Date of Award

Summer 2012

Document Type


Degree Name

Master of Science (MS)


Aerospace Engineering

Committee Director

Thomas E. Alberts

Committee Member

Brett Newman

Committee Member

Colin P. Britcher

Committee Member

Robert L. Ash


In this thesis, the electrodynamics of a single axis hybrid electromagnetic suspension Maglev system was modeled and validated by applying it to a single axis hybrid maglev ball experiment. By exploring its linearized model, it was shown that the single axis hybrid Maglev ball has inherently unstable dynamics. Three control scenarios were explored based on the linearized model; (1) Proportional, Deferential (PD) control, (2) Proportional, Deferential, Integral (PID) and (3) PID controller with pre-filtering. This thesis has shown that a PID controller with a pre-filtering technique can stabilize such a system and provide a well-controlled response.

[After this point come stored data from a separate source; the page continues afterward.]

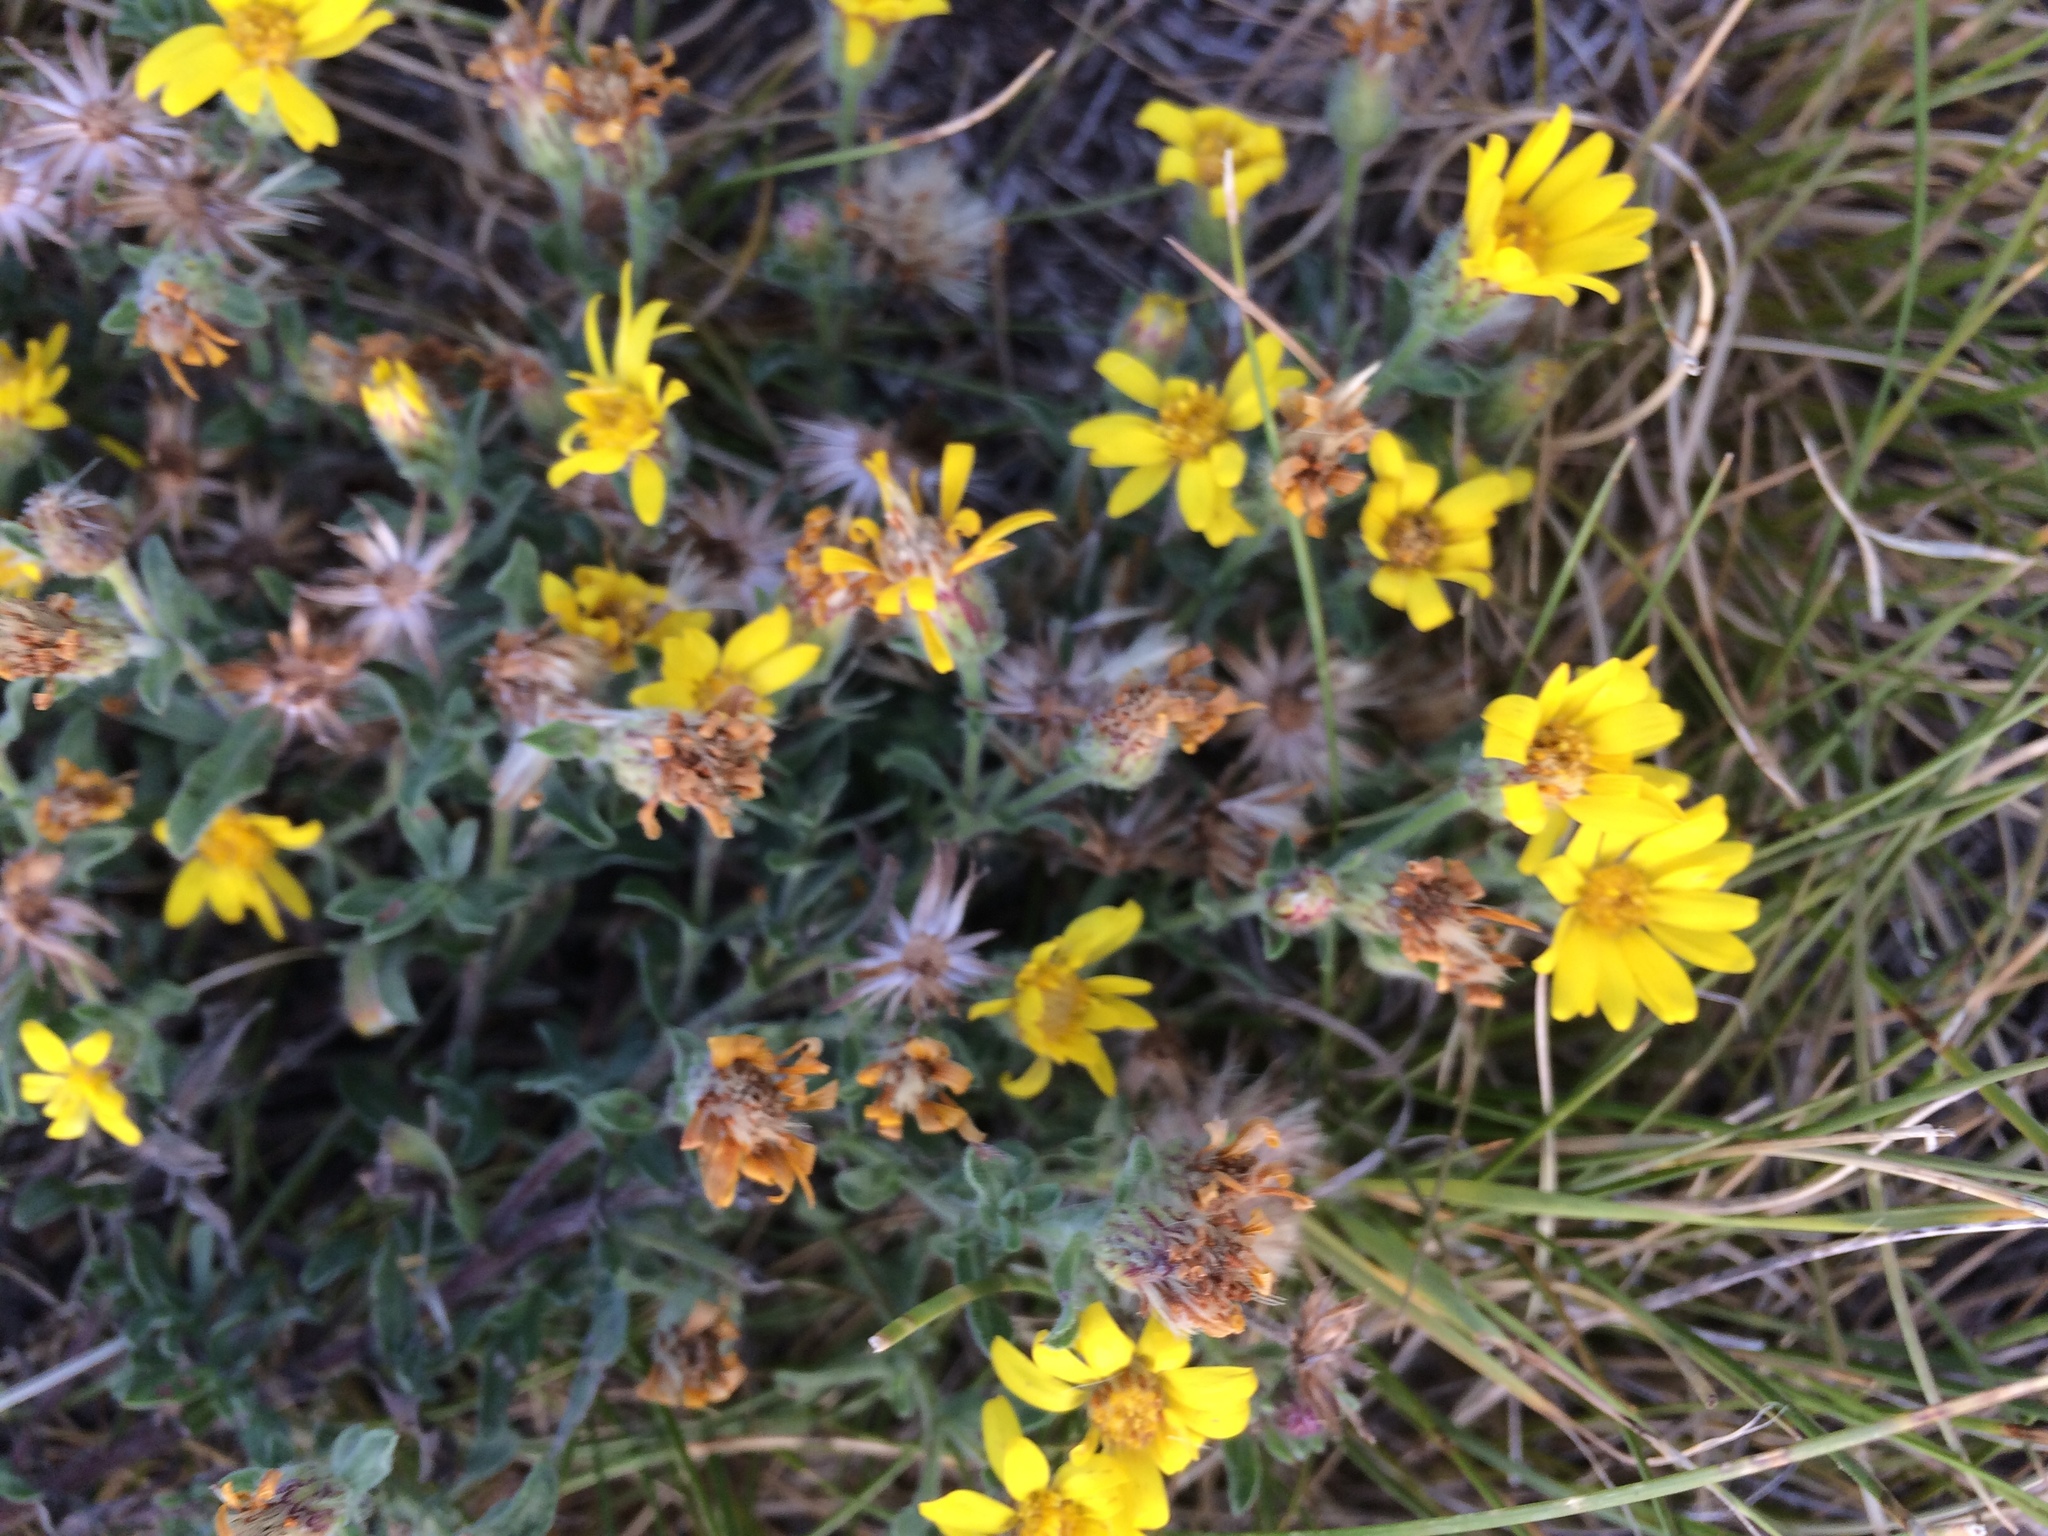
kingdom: Plantae
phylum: Tracheophyta
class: Magnoliopsida
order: Asterales
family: Asteraceae
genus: Heterotheca
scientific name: Heterotheca villosa
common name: Hairy false goldenaster
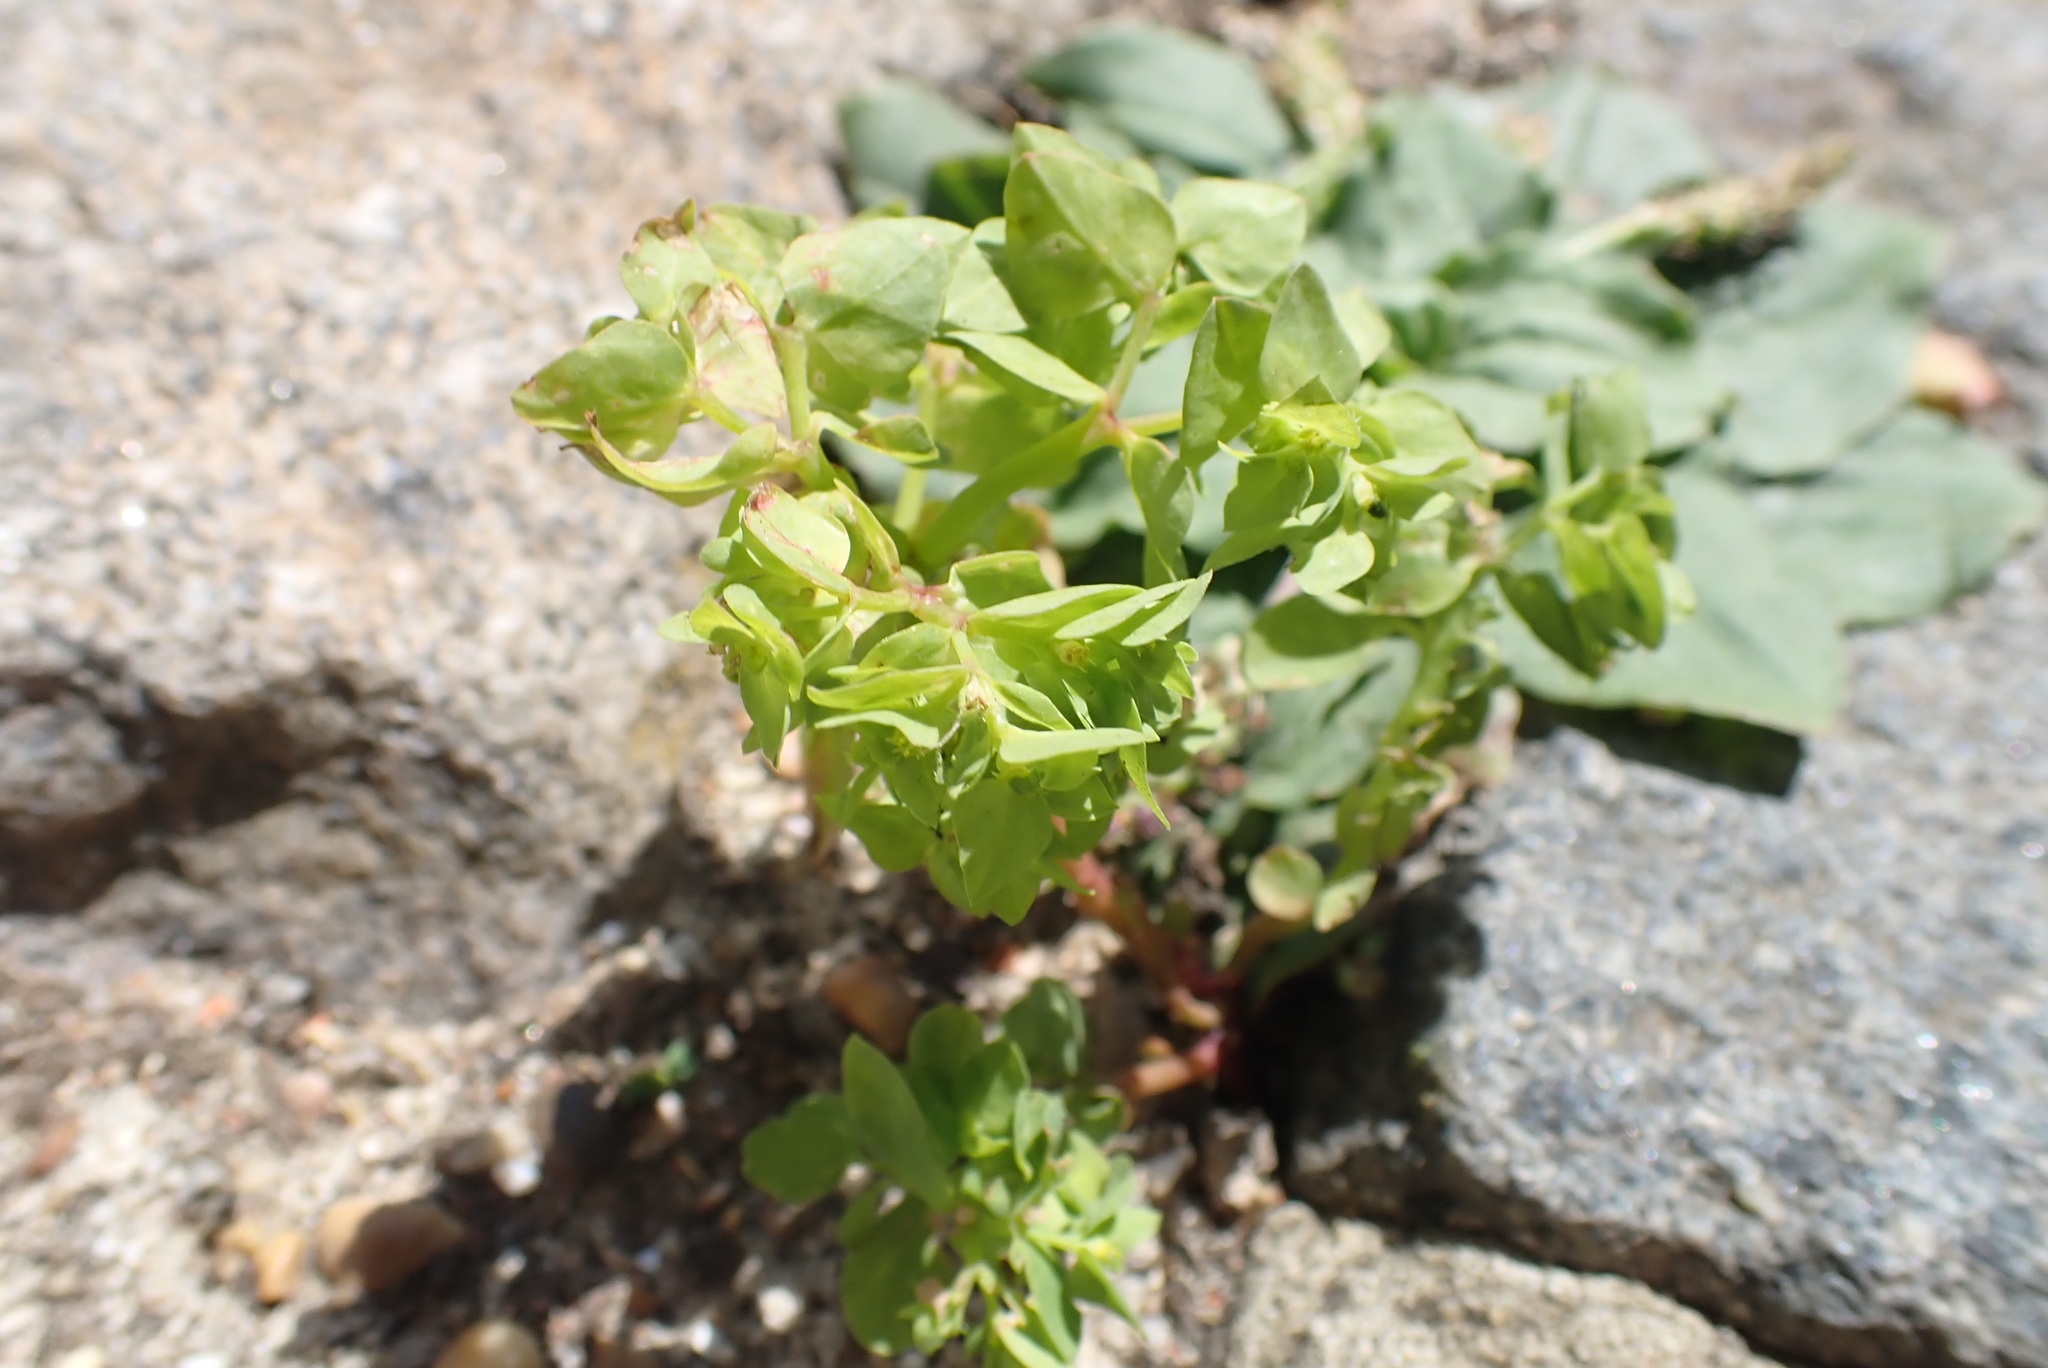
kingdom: Plantae
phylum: Tracheophyta
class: Magnoliopsida
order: Malpighiales
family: Euphorbiaceae
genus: Euphorbia
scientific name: Euphorbia peplus
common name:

A parametric system identification technique was applied to fit the theoretically derived model to a single axis hybrid maglev ball experiment. It is known that the identified model has different model parameters than the theoretically "derived" parameters. This thesis has examined and discussed the deviation from the theoretical model. Importantly, it was shown that such a system can be identified by estimating the values of two parameters instead of five to increase the accuracy.

A Numerical nonlinear simulation was developed for the experiment based on the theoretically derived and experimentally identified model. This simulation was validated by real-time experiment outputs.